(Exercise input begins)
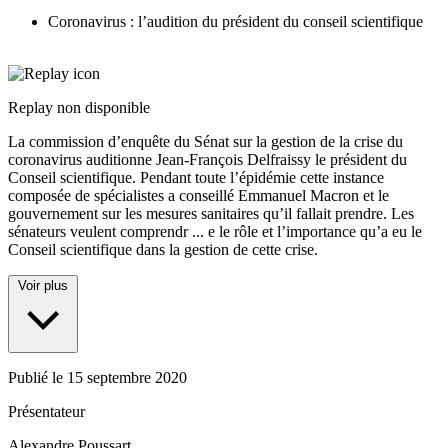
Coronavirus : l’audition du président du conseil scientifique
Replay non disponible
La commission d’enquête du Sénat sur la gestion de la crise du
coronavirus auditionne Jean-François Delfraissy le président du
Conseil scientifique. Pendant toute l’épidémie cette instance
composée de spécialistes a conseillé Emmanuel Macron et le
gouvernement sur les mesures sanitaires qu’il fallait prendre. Les
sénateurs veulent comprendr
...
e le rôle et l’importance qu’a eu le
Conseil scientifique dans la gestion de cette crise.
Voir plus
Publié le
15 septembre 2020
Présentateur
Alexandre Poussart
(Exercise input ends)
- [What to work on]:
What you produce must match the listing word for word, with no images in it.

- [Solution]:
Coronavirus : l’audition du président du conseil scientifique
Replay non disponible
La commission d’enquête du Sénat sur la gestion de la crise du
coronavirus auditionne Jean-François Delfraissy le président du
Conseil scientifique. Pendant toute l’épidémie cette instance
composée de spécialistes a conseillé Emmanuel Macron et le
gouvernement sur les mesures sanitaires qu’il fallait prendre. Les
sénateurs veulent comprendr
...
e le rôle et l’importance qu’a eu le
Conseil scientifique dans la gestion de cette crise.
Voir plus
Publié le
15 septembre 2020
Présentateur
Alexandre Poussart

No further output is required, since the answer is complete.